* _YOUR GOAL_:
Arrange each line of the records below as a Markdown table with two columns, Item and Content, numbering the rows in order. Omit the blank lines and the picture lines.

* _AVAILABLE DATA_:
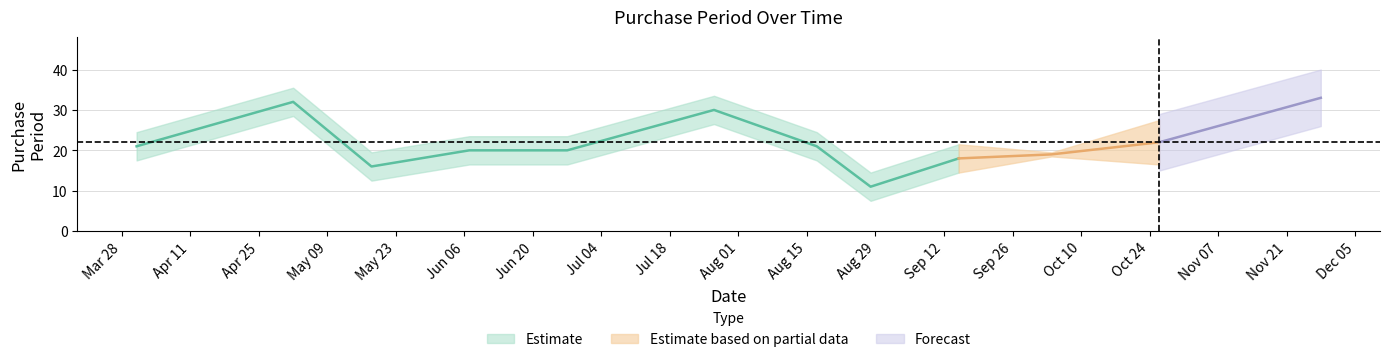

What is the sum of all values?

263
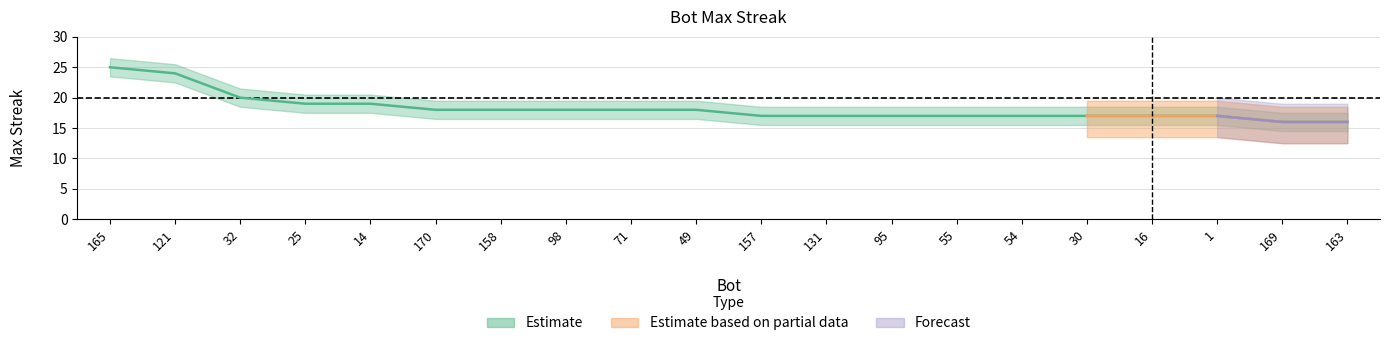

Rank the categories by value from lowest to highest.

169, 163, 157, 131, 95, 55, 54, 30, 16, 1, 170, 158, 98, 71, 49, 25, 14, 32, 121, 165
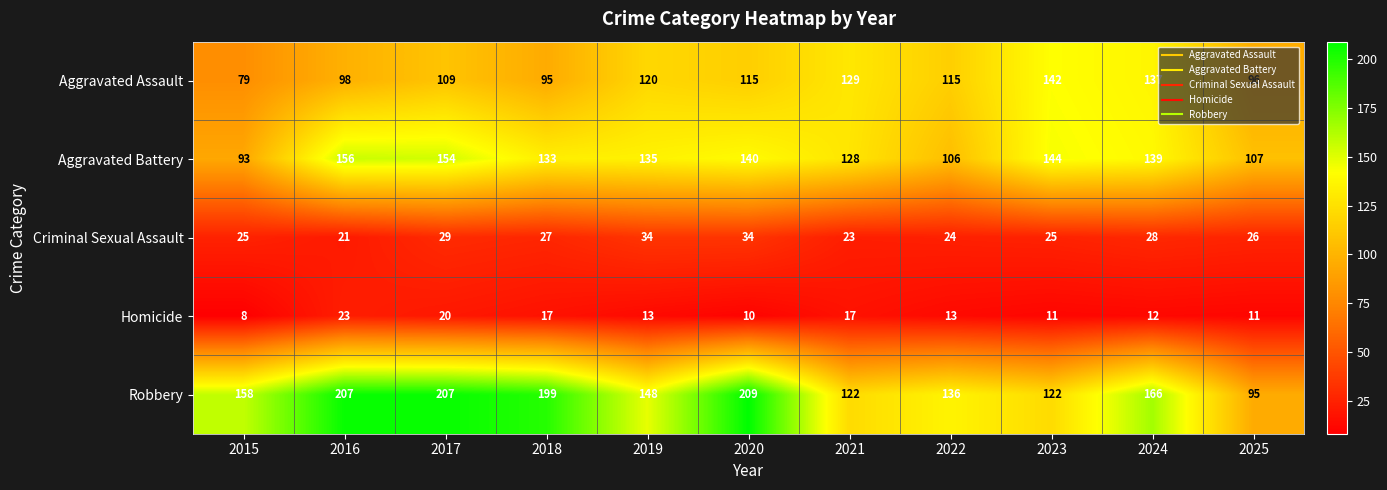

Rank the series at 2023 from highest to lowest value.

Aggravated Battery, Aggravated Assault, Robbery, Criminal Sexual Assault, Homicide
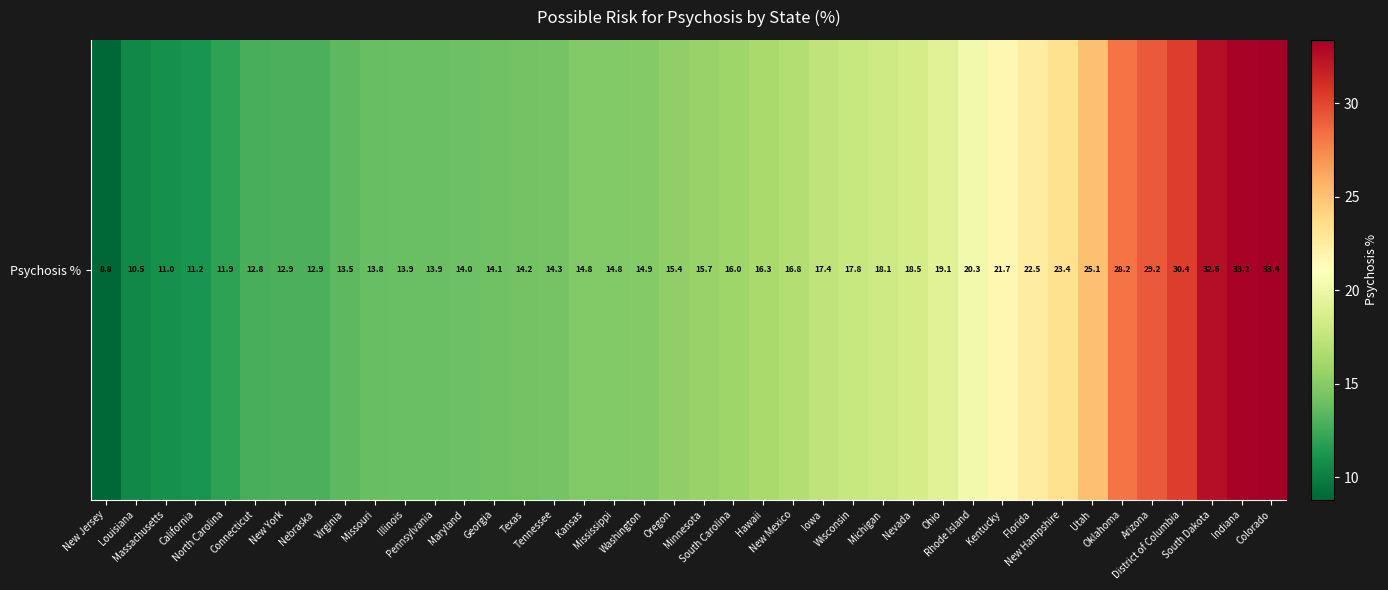

List the labels in order of value, largest first.

Colorado, Indiana, South Dakota, District of Columbia, Arizona, Oklahoma, Utah, New Hampshire, Florida, Kentucky, Rhode Island, Ohio, Nevada, Michigan, Wisconsin, Iowa, New Mexico, Hawaii, South Carolina, Minnesota, Oregon, Washington, Kansas, Mississippi, Tennessee, Texas, Georgia, Maryland, Illinois, Pennsylvania, Missouri, Virginia, New York, Nebraska, Connecticut, North Carolina, California, Massachusetts, Louisiana, New Jersey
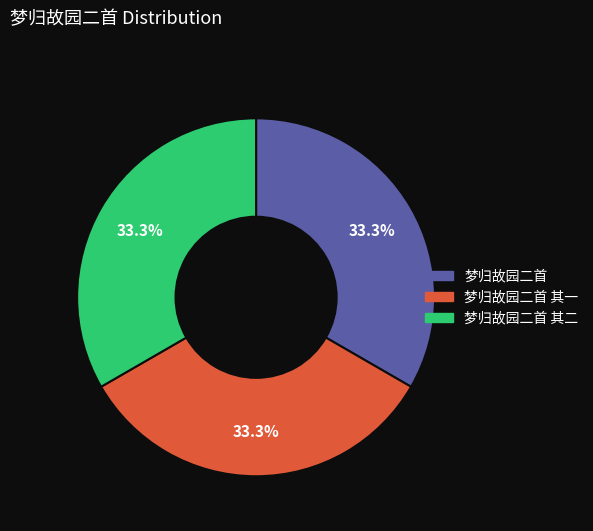

What is the ratio of the value at 梦归故园二首 其一 to the value at 梦归故园二首?

1.0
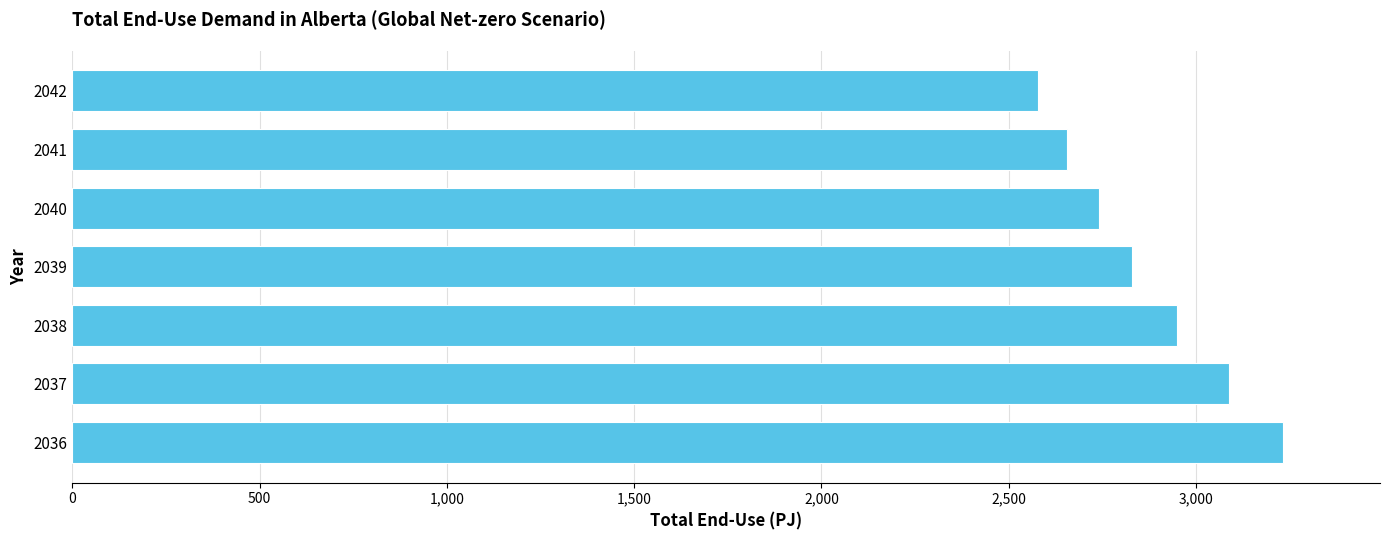

Reading bottom to top, extract all data points from this chart.

2036=3232.7	2037=3087.2	2038=2950.1	2039=2828.1	2040=2740.3	2041=2656.0	2042=2577.4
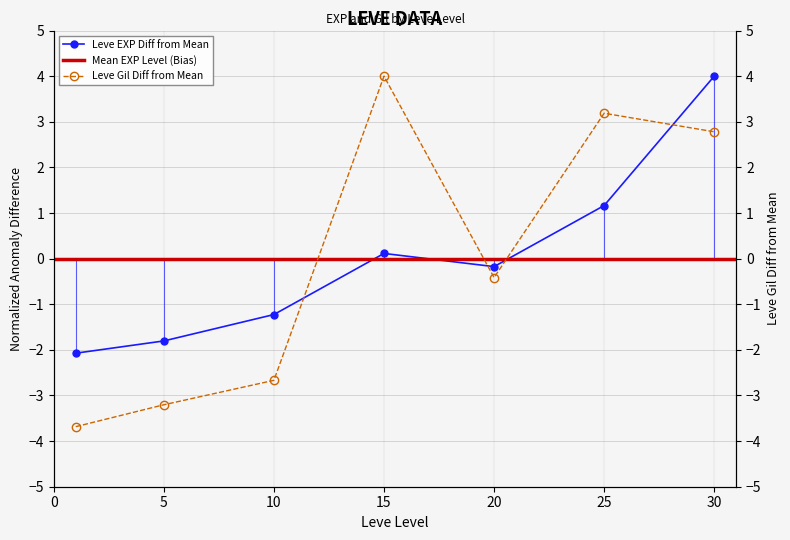

What is the greatest value displayed?

4.0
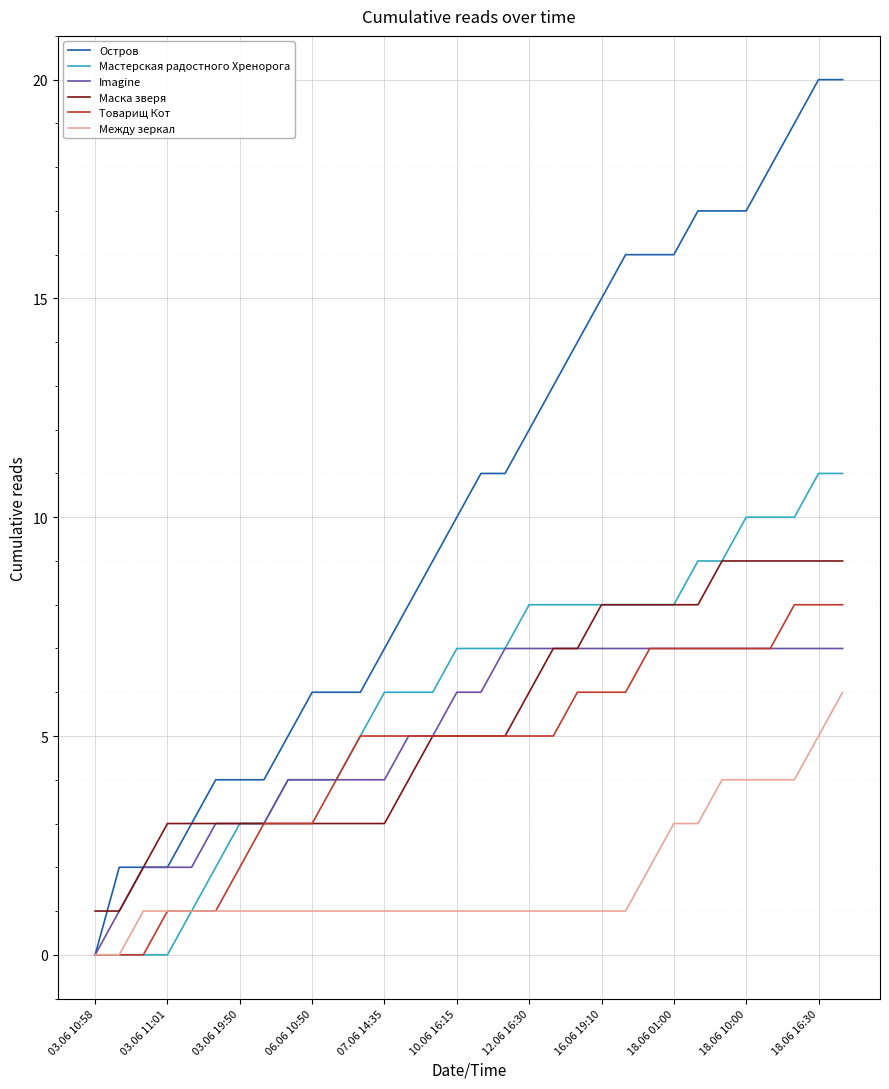

Is this an area chart (filled region under the line)?

No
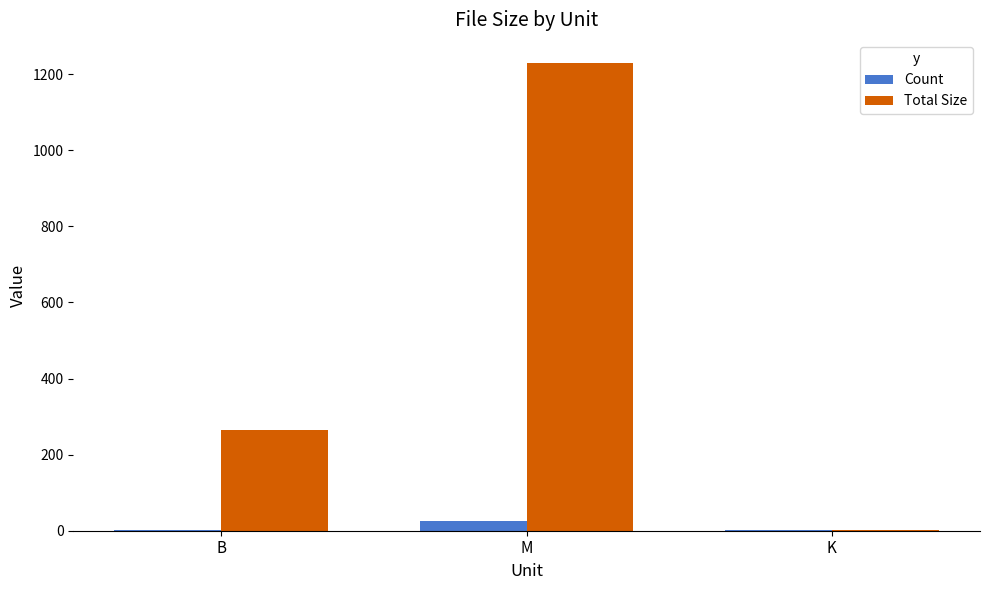

At which category is the sum across all series the highest?

M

* _COMPLETED EXERCISE_:
| Item | Content |
|---|---|
| 1 | What is the sum of all values? |
| 2 | 263 |
| 3 | Rank the categories by value from lowest to highest. |
| 4 | 169, 163, 157, 131, 95, 55, 54, 30, 16, 1, 170, 158, 98, 71, 49, 25, 14, 32, 121, 165 |
| 5 | Rank the series at 2023 from highest to lowest value. |
| 6 | Aggravated Battery, Aggravated Assault, Robbery, Criminal Sexual Assault, Homicide |
| 7 | List the labels in order of value, largest first. |
| 8 | Colorado, Indiana, South Dakota, District of Columbia, Arizona, Oklahoma, Utah, New Hampshire, Florida, Kentucky, Rhode Island, Ohio, Nevada, Michigan, Wisconsin, Iowa, New Mexico, Hawaii, South Carolina, Minnesota, Oregon, Washington, Kansas, Mississippi, Tennessee, Texas, Georgia, Maryland, Illinois, Pennsylvania, Missouri, Virginia, New York, Nebraska, Connecticut, North Carolina, California, Massachusetts, Louisiana, New Jersey |
| 9 | What is the ratio of the value at 梦归故园二首 其一 to the value at 梦归故园二首? |
| 10 | 1.0 |
| 11 | Reading bottom to top, extract all data points from this chart. |
| 12 | 2036=3232.7	2037=3087.2	2038=2950.1	2039=2828.1	2040=2740.3	2041=2656.0	2042=2577.4 |
| 13 | What is the greatest value displayed? |
| 14 | 4.0 |
| 15 | Is this an area chart (filled region under the line)? |
| 16 | No |
| 17 | At which category is the sum across all series the highest? |
| 18 | M |